▶ **Instructions for the task**
Copy all the lines below word for word, leaving out the pictures.

BEGIN Input

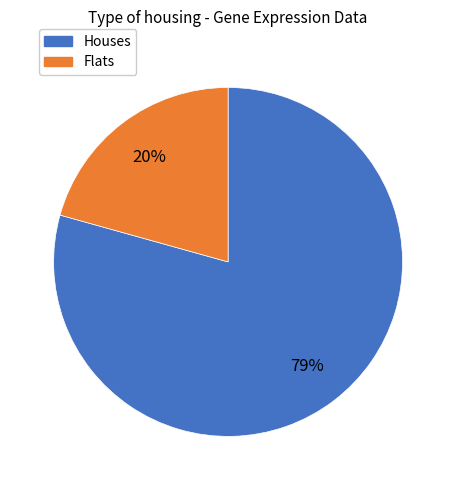

Is it true that Solyc06g069760.3.1 is 24% of the pie?

False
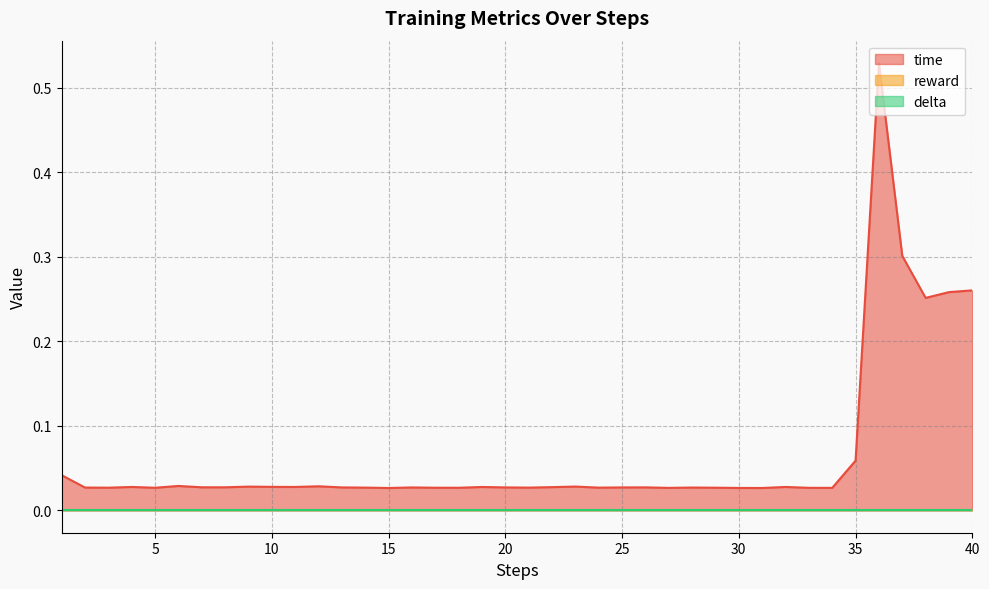

Where is delta nearest to the value 0?

1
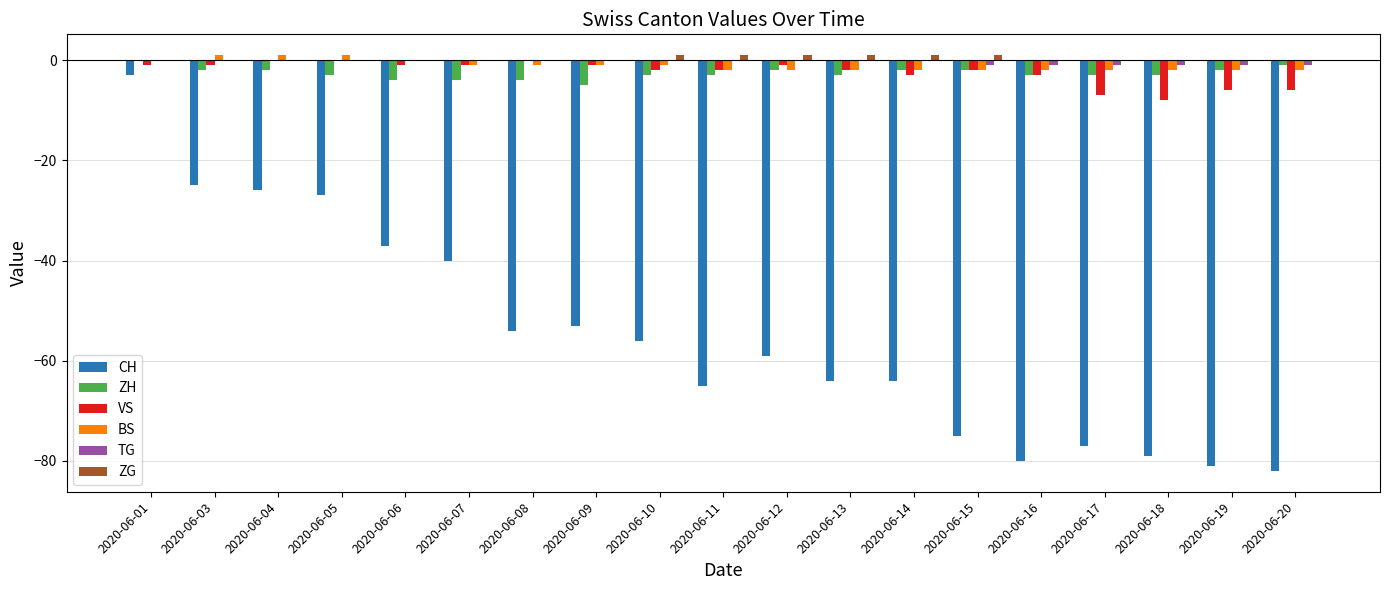

How many series are shown in this chart?

6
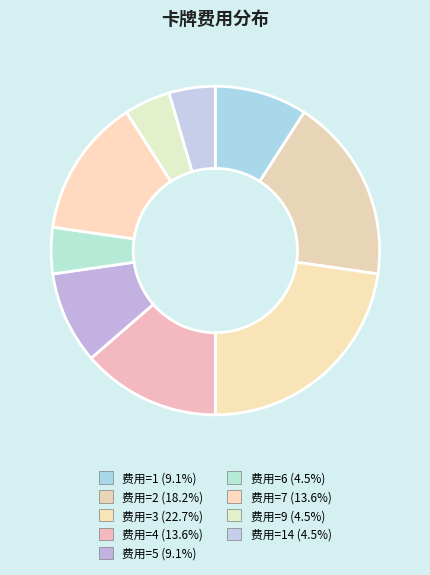

How many segments does this pie chart have?

9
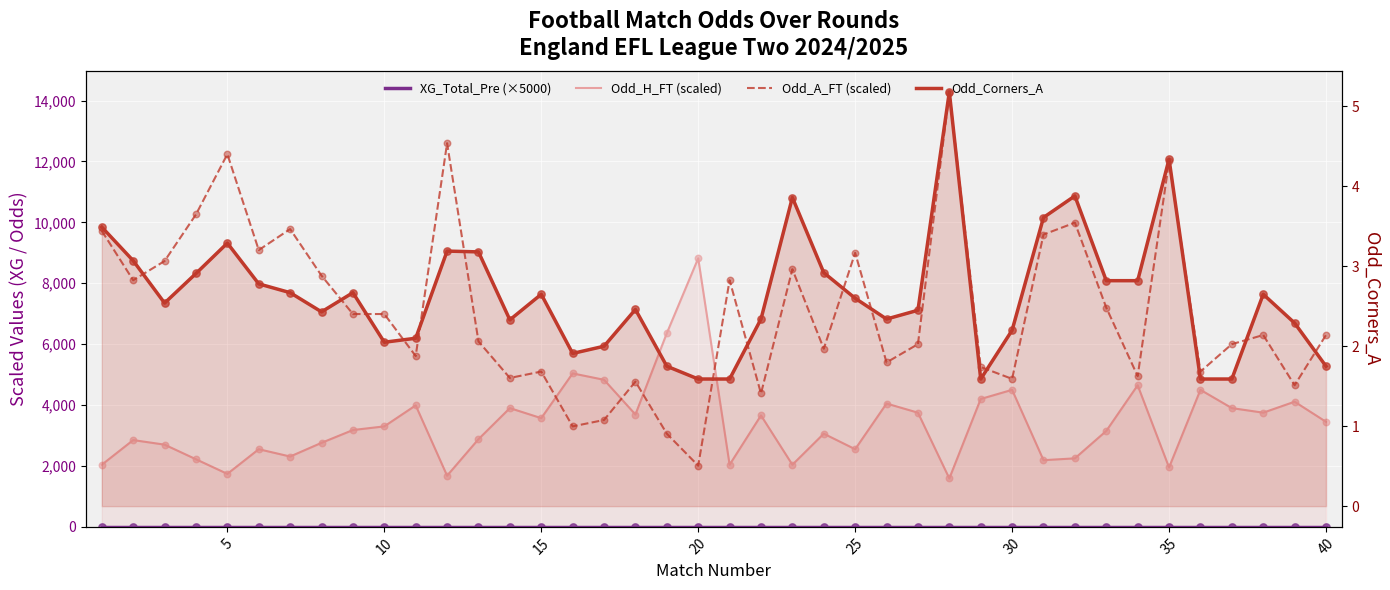

At how many categories does at least one series exceed 6205?

23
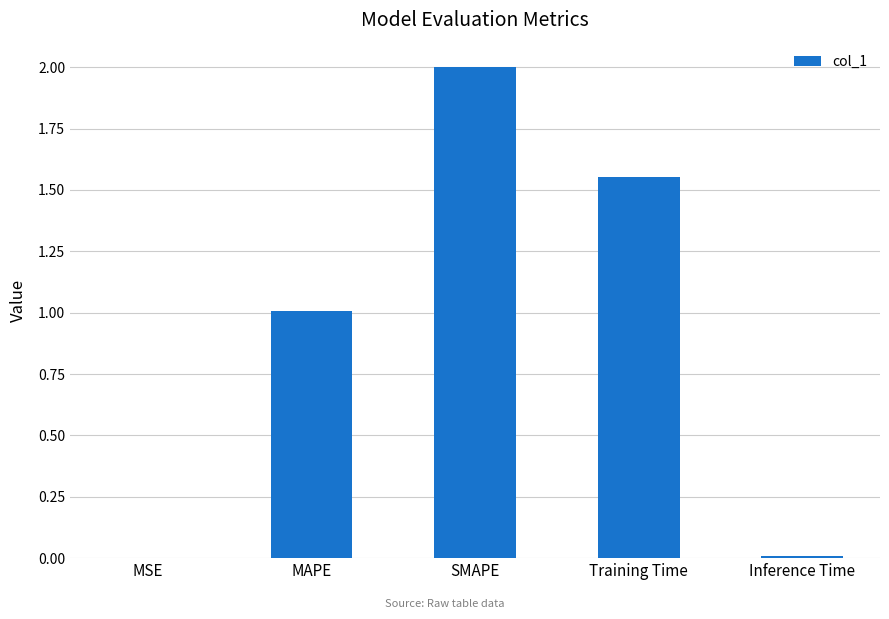

The chart shows a value of 1.0 at MAPE. True or false?

True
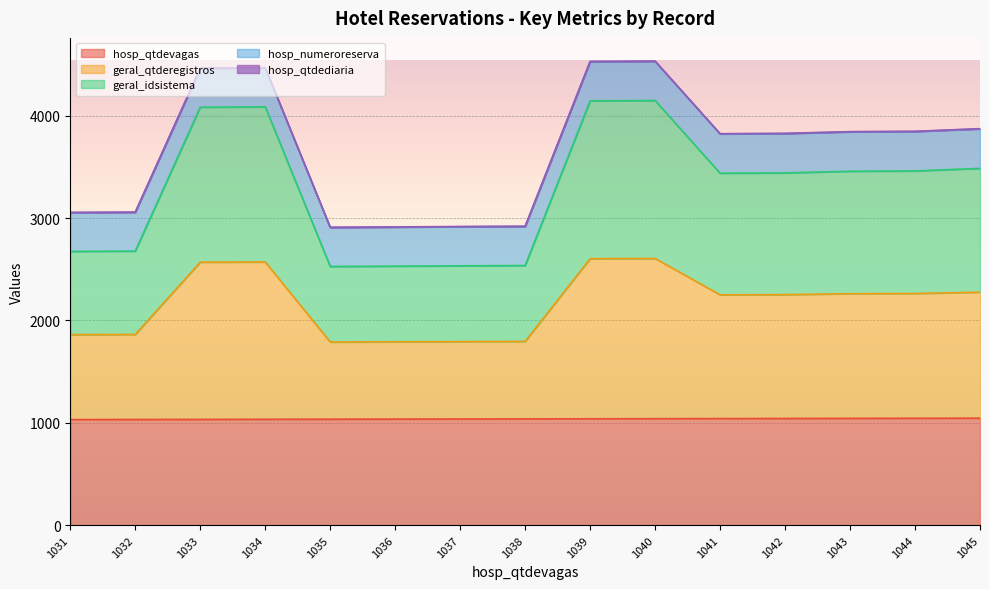

In geral_qtderegistros, how many points are lower than both neighbors (excluding endpoints)?

2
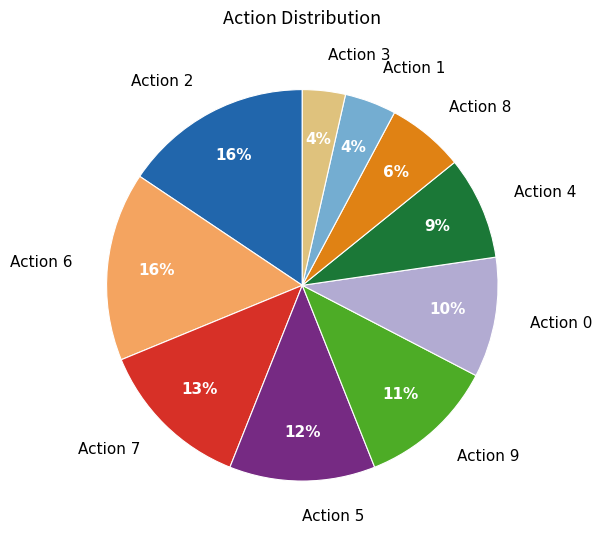

What percentage is the Action 7 slice, to the nearest percent?

13%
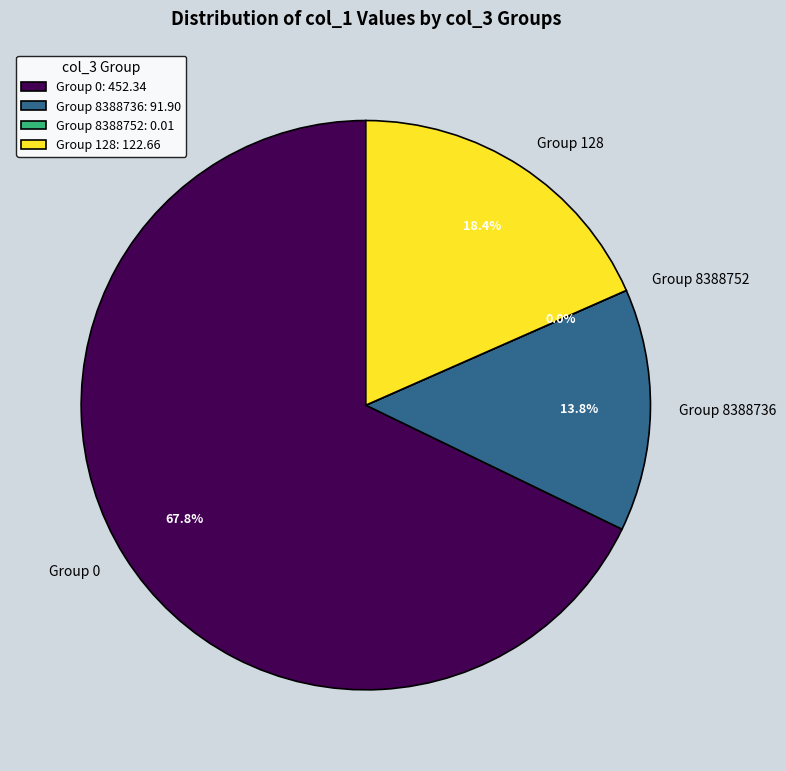

Does Group 128 account for over 50% of the chart?

No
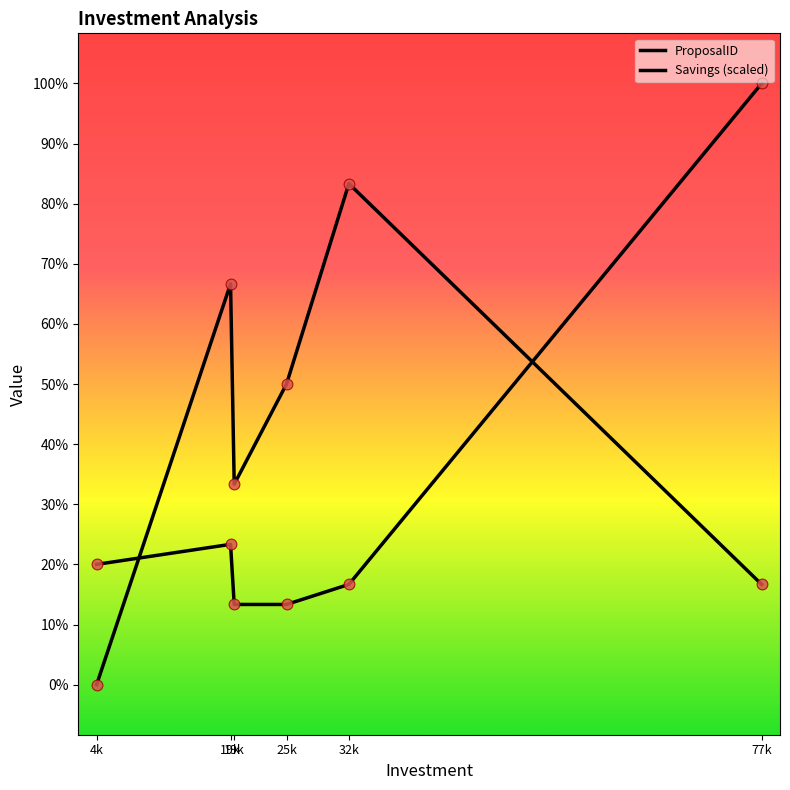

At which category is the sum across all series the highest?

77k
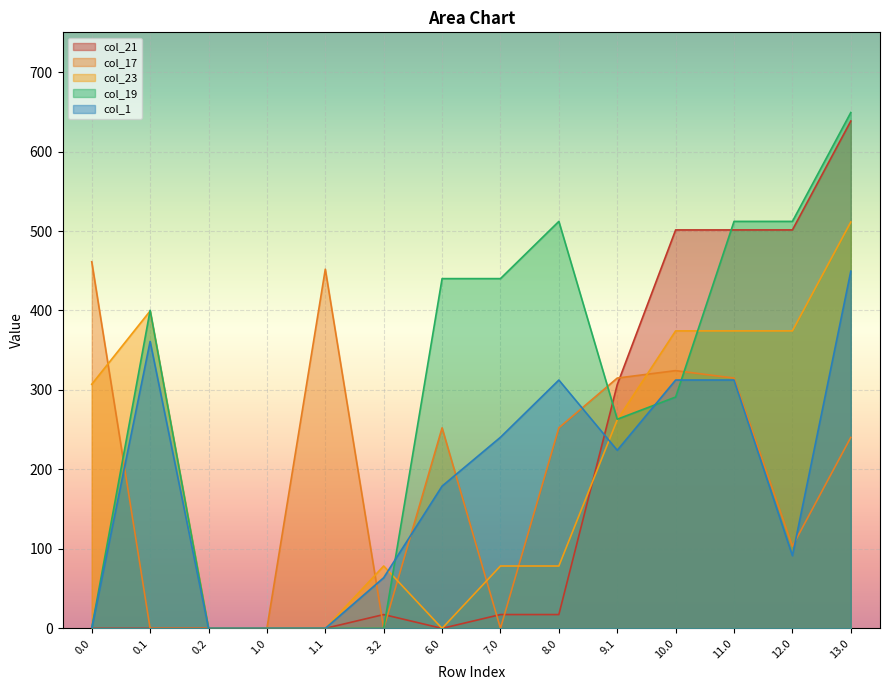

Which series ends up on top after the final intersection of col_17 and col_23?

col_23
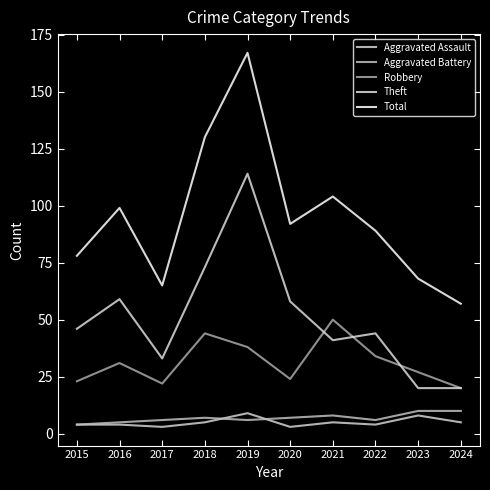

Count the number of data series in this chart.

5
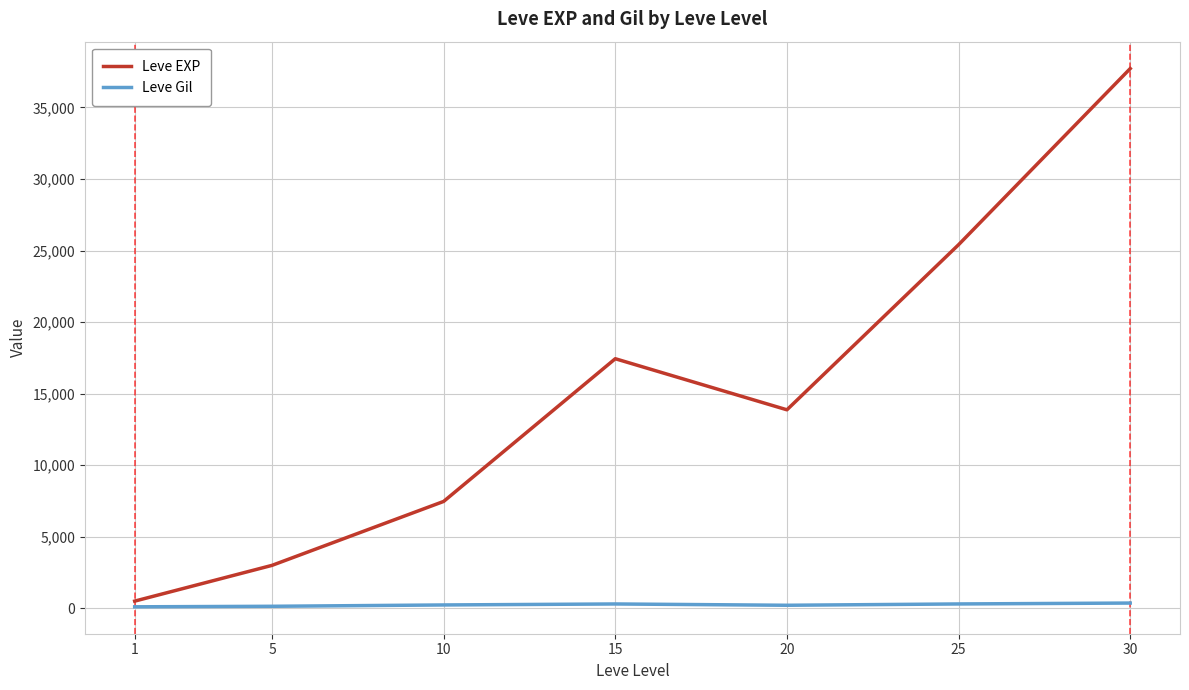

List the series in order of their overall mean, lowest first.

Leve Gil, Leve EXP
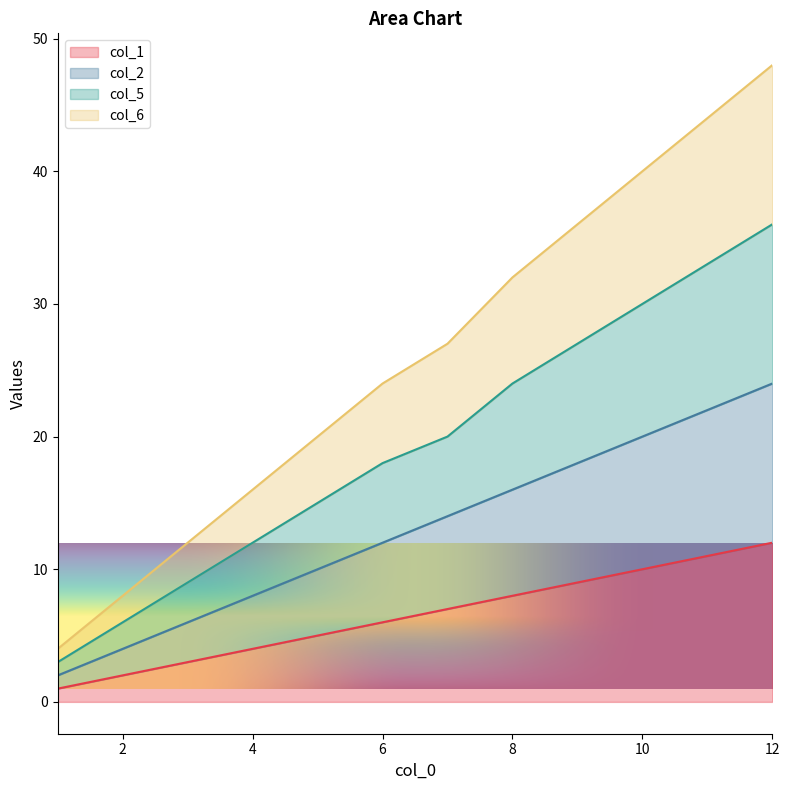

How many lines are shown in the chart?

4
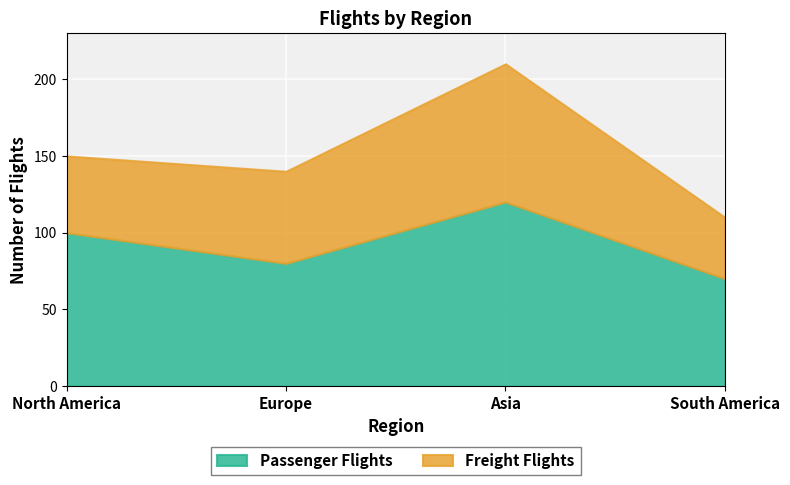

What position from the right is Asia?

2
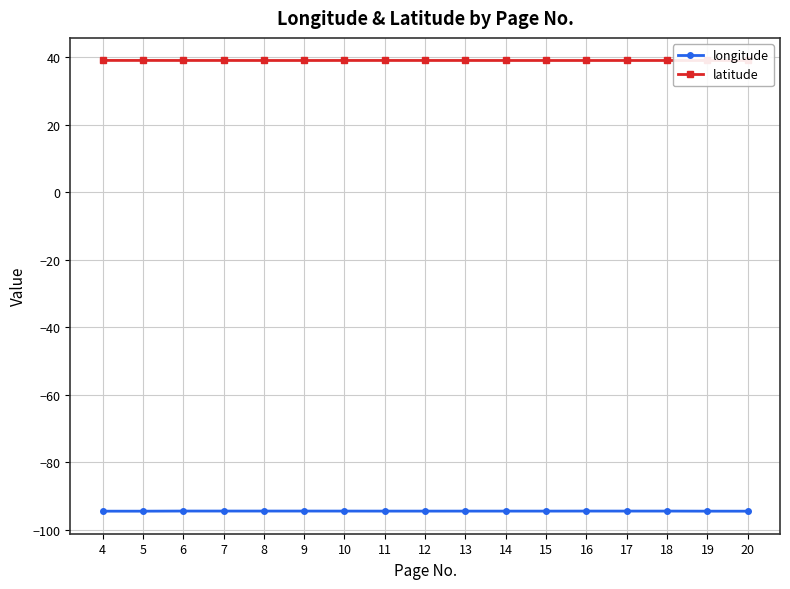

The value of latitude at 15 is 39.1. True or false?

True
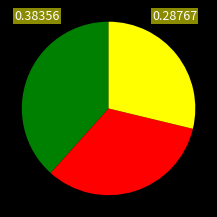

Does any single category account for the majority?

No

END Input

▶ **Expected answer**
Is it true that Solyc06g069760.3.1 is 24% of the pie?

False

Where is delta nearest to the value 0?

1

How many series are shown in this chart?

6

How many segments does this pie chart have?

9

At how many categories does at least one series exceed 6205?

23

The chart shows a value of 1.0 at MAPE. True or false?

True

In geral_qtderegistros, how many points are lower than both neighbors (excluding endpoints)?

2

What percentage is the Action 7 slice, to the nearest percent?

13%

Does Group 128 account for over 50% of the chart?

No

At which category is the sum across all series the highest?

77k

Which series ends up on top after the final intersection of col_17 and col_23?

col_23

Count the number of data series in this chart.

5

List the series in order of their overall mean, lowest first.

Leve Gil, Leve EXP

How many lines are shown in the chart?

4

What position from the right is Asia?

2

The value of latitude at 15 is 39.1. True or false?

True

Does any single category account for the majority?

No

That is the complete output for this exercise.